#### [Exercise details]
Could you reproduce, word for word, the material starting at the line that contains "any time soon!", including that line, and stopping after the final line of the material?

#### [Input data]

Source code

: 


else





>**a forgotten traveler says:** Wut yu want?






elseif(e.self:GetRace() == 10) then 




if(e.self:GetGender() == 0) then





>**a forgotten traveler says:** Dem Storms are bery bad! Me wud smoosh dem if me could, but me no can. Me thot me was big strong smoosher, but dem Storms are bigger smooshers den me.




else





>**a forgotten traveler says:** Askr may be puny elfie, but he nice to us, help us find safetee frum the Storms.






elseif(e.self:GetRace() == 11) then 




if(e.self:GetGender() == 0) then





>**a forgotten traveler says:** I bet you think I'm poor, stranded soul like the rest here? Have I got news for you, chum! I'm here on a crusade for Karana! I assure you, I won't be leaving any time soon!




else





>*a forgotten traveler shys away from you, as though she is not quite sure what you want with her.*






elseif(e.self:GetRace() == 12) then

#### [Task solution]
>**a forgotten traveler says:** I bet you think I'm poor, stranded soul like the rest here? Have I got news for you, chum! I'm here on a crusade for Karana! I assure you, I won't be leaving any time soon!




else





>*a forgotten traveler shys away from you, as though she is not quite sure what you want with her.*






elseif(e.self:GetRace() == 12) then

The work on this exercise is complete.